+++ DATA +++

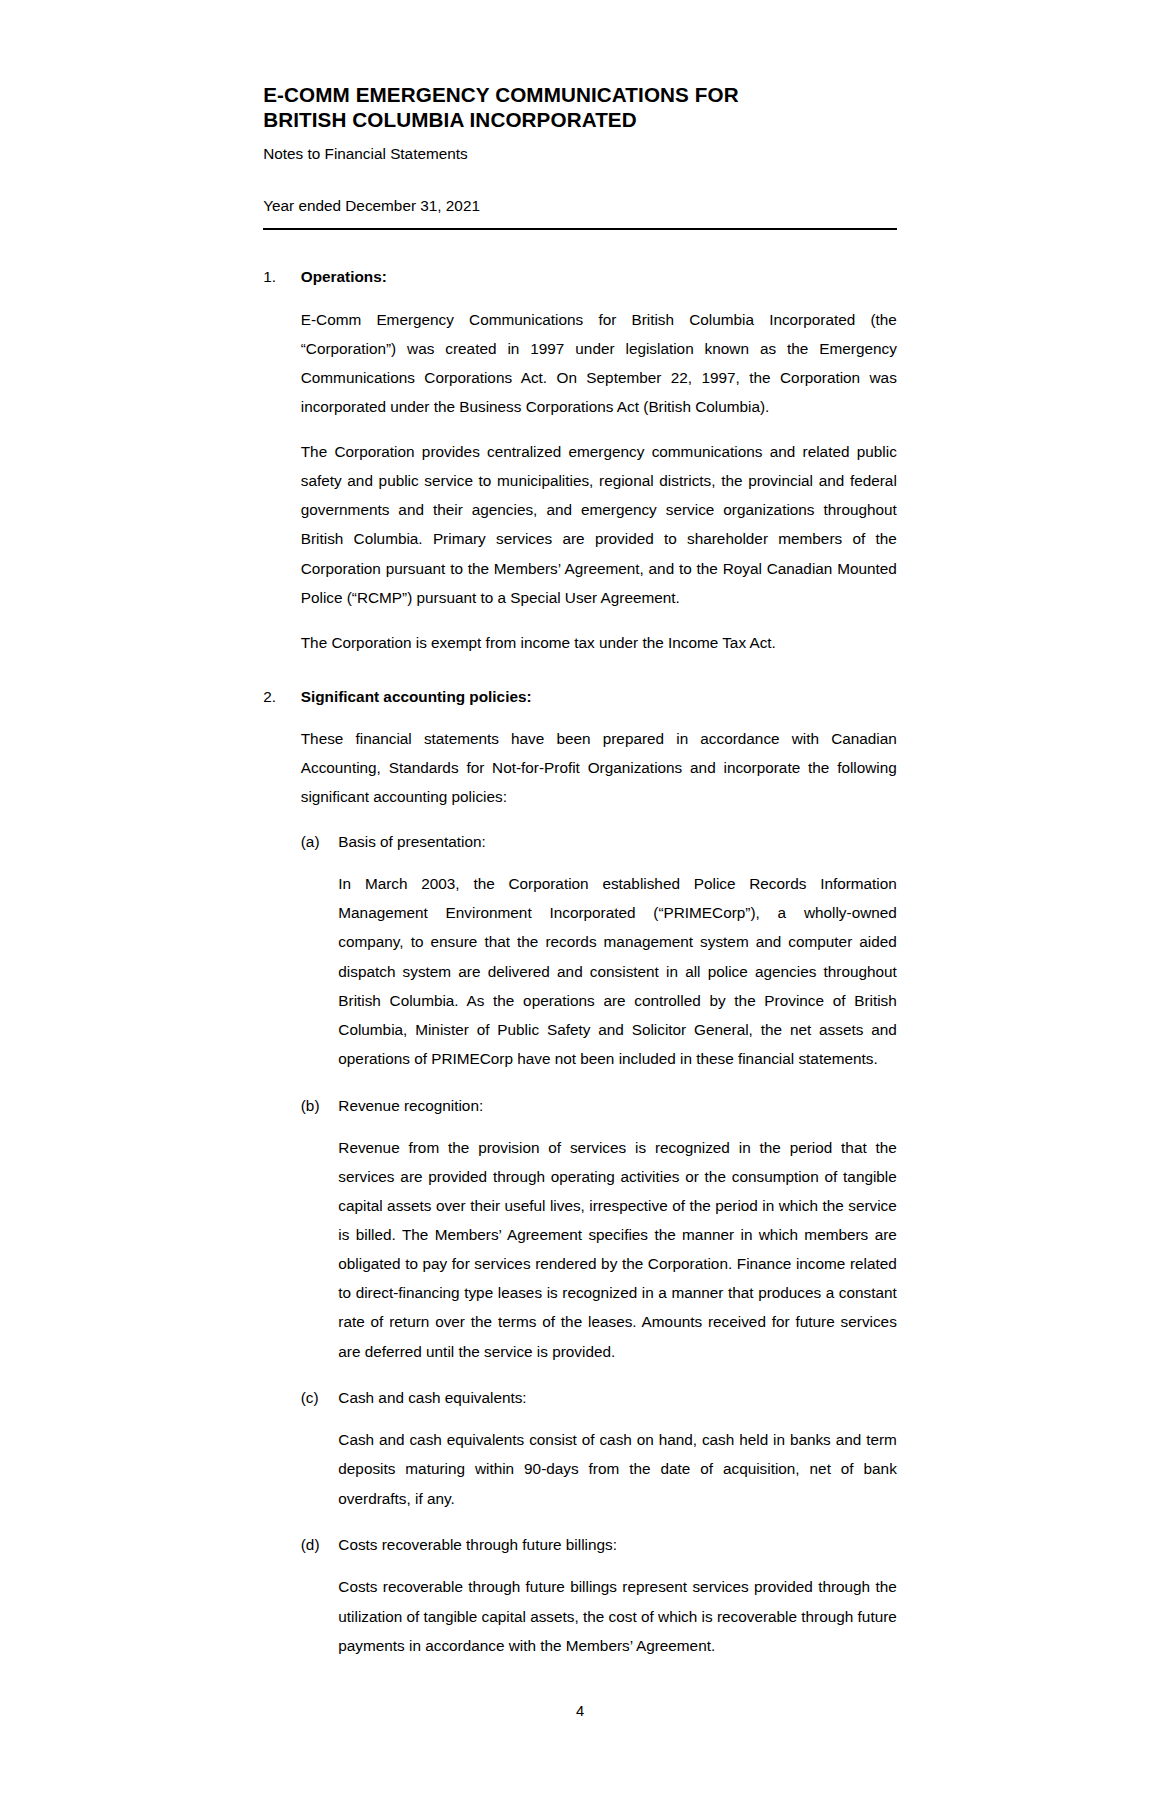E-COMM EMERGENCY COMMUNICATIONS FOR
BRITISH COLUMBIA INCORPORATED
Notes to Financial Statements
Year ended December 31, 2021
1.
Operations:
E-Comm Emergency Communications for British Columbia Incorporated (the “Corporation”) was created in 1997 under legislation known as the Emergency Communications Corporations Act. On September 22, 1997, the Corporation was incorporated under the Business Corporations Act (British Columbia).
The Corporation provides centralized emergency communications and related public safety and public service to municipalities, regional districts, the provincial and federal governments and their agencies, and emergency service organizations throughout British Columbia. Primary services are provided to shareholder members of the Corporation pursuant to the Members’ Agreement, and to the Royal Canadian Mounted Police (“RCMP”) pursuant to a Special User Agreement.
The Corporation is exempt from income tax under the Income Tax Act.
2.
Significant accounting policies:
These financial statements have been prepared in accordance with Canadian Accounting, Standards for Not-for-Profit Organizations and incorporate the following significant accounting policies:
(a)
Basis of presentation:
In March 2003, the Corporation established Police Records Information Management Environment Incorporated (“PRIMECorp”), a wholly-owned company, to ensure that the records management system and computer aided dispatch system are delivered and consistent in all police agencies throughout British Columbia. As the operations are controlled by the Province of British Columbia, Minister of Public Safety and Solicitor General, the net assets and operations of PRIMECorp have not been included in these financial statements.
(b)
Revenue recognition:
Revenue from the provision of services is recognized in the period that the services are provided through operating activities or the consumption of tangible capital assets over their useful lives, irrespective of the period in which the service is billed. The Members’ Agreement specifies the manner in which members are obligated to pay for services rendered by the Corporation. Finance income related to direct-financing type leases is recognized in a manner that produces a constant rate of return over the terms of the leases. Amounts received for future services are deferred until the service is provided.
(c)
Cash and cash equivalents:
Cash and cash equivalents consist of cash on hand, cash held in banks and term deposits maturing within 90-days from the date of acquisition, net of bank overdrafts, if any.
(d)
Costs recoverable through future billings:
Costs recoverable through future billings represent services provided through the utilization of tangible capital assets, the cost of which is recoverable through future payments in accordance with the Members’ Agreement.
4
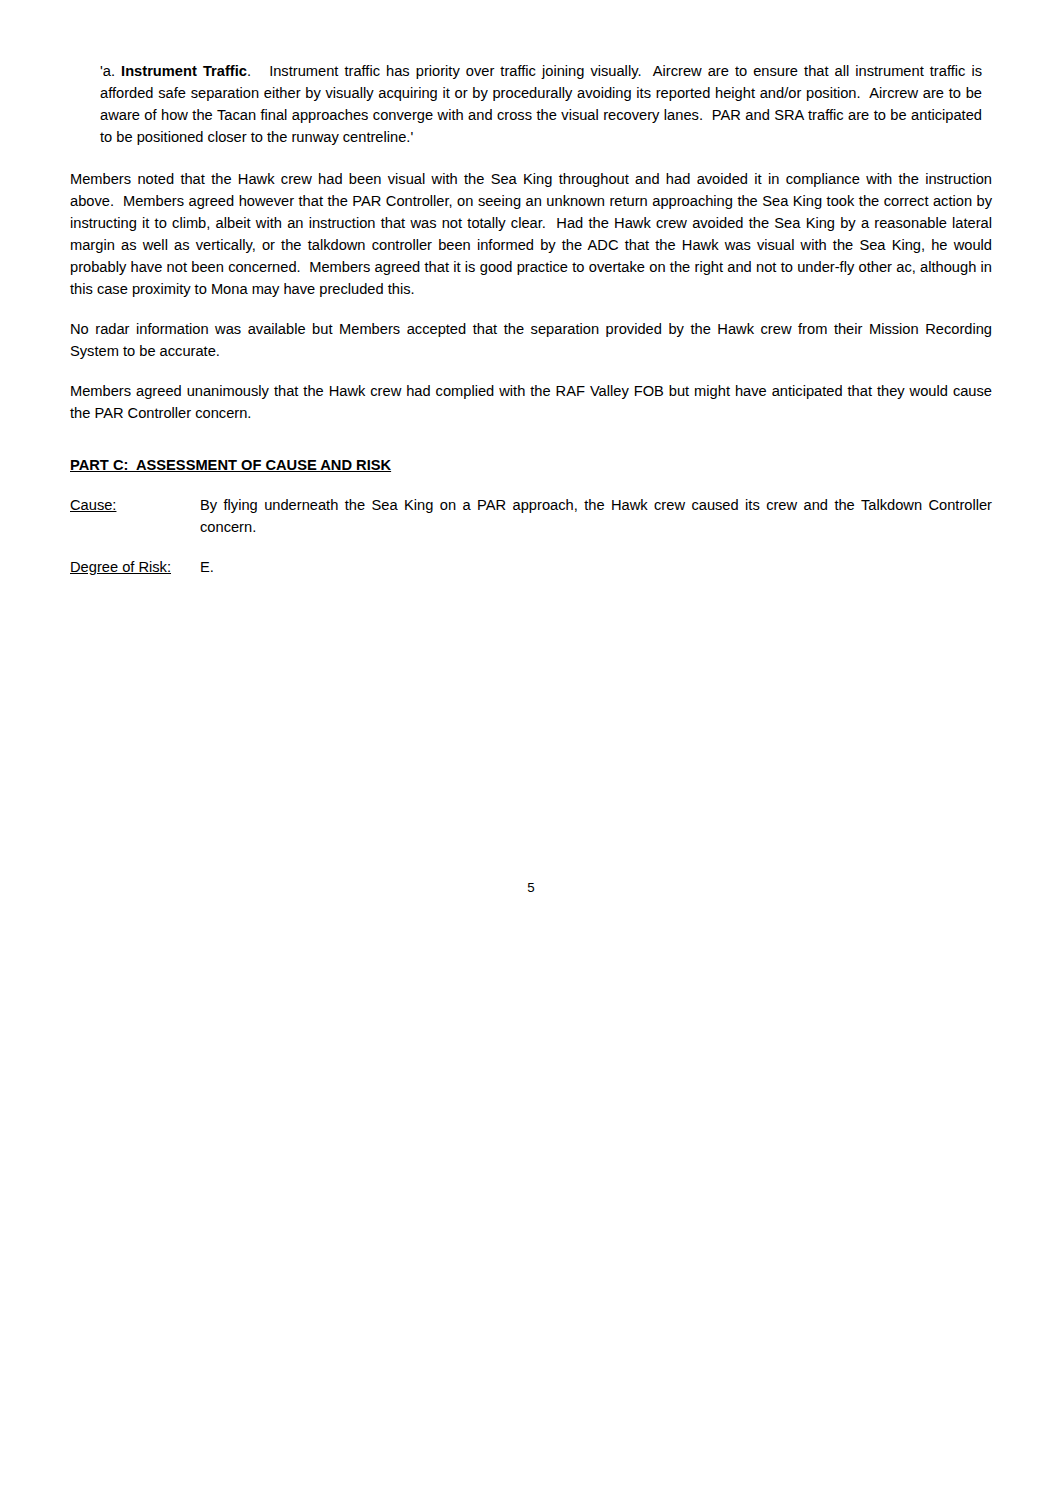'a. Instrument Traffic. Instrument traffic has priority over traffic joining visually. Aircrew are to ensure that all instrument traffic is afforded safe separation either by visually acquiring it or by procedurally avoiding its reported height and/or position. Aircrew are to be aware of how the Tacan final approaches converge with and cross the visual recovery lanes. PAR and SRA traffic are to be anticipated to be positioned closer to the runway centreline.'
Members noted that the Hawk crew had been visual with the Sea King throughout and had avoided it in compliance with the instruction above. Members agreed however that the PAR Controller, on seeing an unknown return approaching the Sea King took the correct action by instructing it to climb, albeit with an instruction that was not totally clear. Had the Hawk crew avoided the Sea King by a reasonable lateral margin as well as vertically, or the talkdown controller been informed by the ADC that the Hawk was visual with the Sea King, he would probably have not been concerned. Members agreed that it is good practice to overtake on the right and not to under-fly other ac, although in this case proximity to Mona may have precluded this.
No radar information was available but Members accepted that the separation provided by the Hawk crew from their Mission Recording System to be accurate.
Members agreed unanimously that the Hawk crew had complied with the RAF Valley FOB but might have anticipated that they would cause the PAR Controller concern.
PART C: ASSESSMENT OF CAUSE AND RISK
Cause:
By flying underneath the Sea King on a PAR approach, the Hawk crew caused its crew and the Talkdown Controller concern.
Degree of Risk:
E.
5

+++

## [PROBLEM DETAILS]
Please state how many lines in the entries include the string "Cash", giving no more than the number.

## [TASK RESPONSE]
2